Autoignition and detonation characteristics of n-heptane/air mixture with water droplets

Abstract

The present study addresses the autoignition and detonation characteristics of n-heptane/air mixture with water droplets in a confined one-dimensional reactor. A Eulerian-Eulerian formulation for gas and liquid phases is employed to simulate multi-component, fully compressible and reactive multi-phase flows. The parametric investigations covering a range of droplet diameters and number densities are conducted to understand the reaction front development in gas phase and droplet evaporation characteristics under different gaseous combustion conditions.

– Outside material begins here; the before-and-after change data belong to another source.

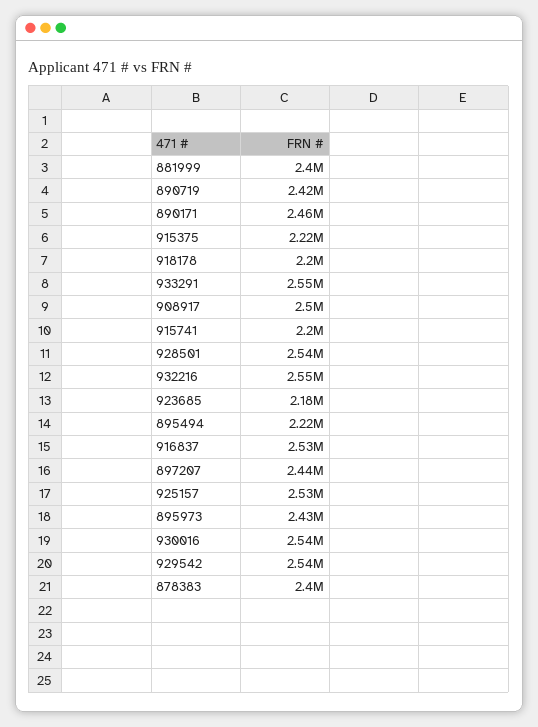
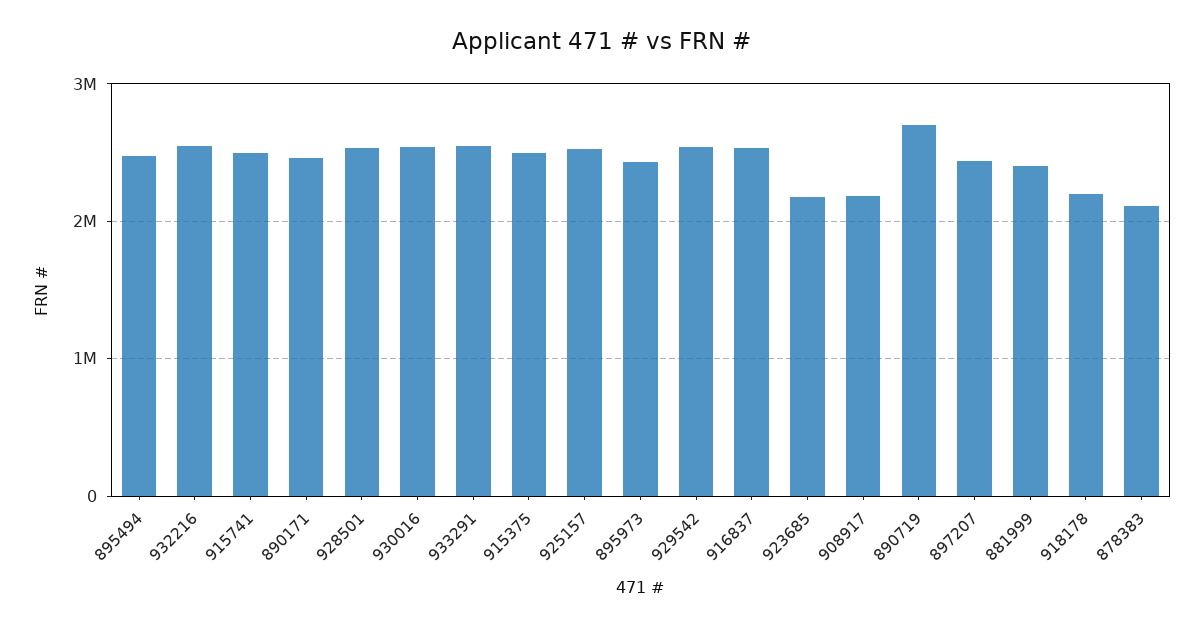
890719: 2420000 -> 2700000
915375: 2220000 -> 2500000
908917: 2500000 -> 2200000
915741: 2200000 -> 2500000
895494: 2220000 -> 2500000
878383: 2400000 -> 2100000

Four modes of autoignition behaviours in the reactor are identified and they are found to greatly depend on both droplet diameter and number density. At a relatively small droplet diameter and/or number density, detonation is initiated by hot spot but no autoignition occurs at the right boundary. When both or either of them increase, autoignition occurs at the right boundary and the reaction front may further evolve into detonative or deflagrative waves. This is because the temperature inhomogeneity in that region is considerably enhanced. Furthermore, droplet diameter and number density are used to quantify the different modes of autoignition and detonation development. For the droplet evaporation dynamics during the reactive front development process, various mechanisms are observed, related to the different effects dominated by the velocity difference between two phases (characterized by the droplet Reynolds number), high local gas pressure and also the droplet temperature. This results in non-monotonic spatial distributions of droplet evaporation rate in the reactor, e.g. M-shaped in the detonated or shocked regions.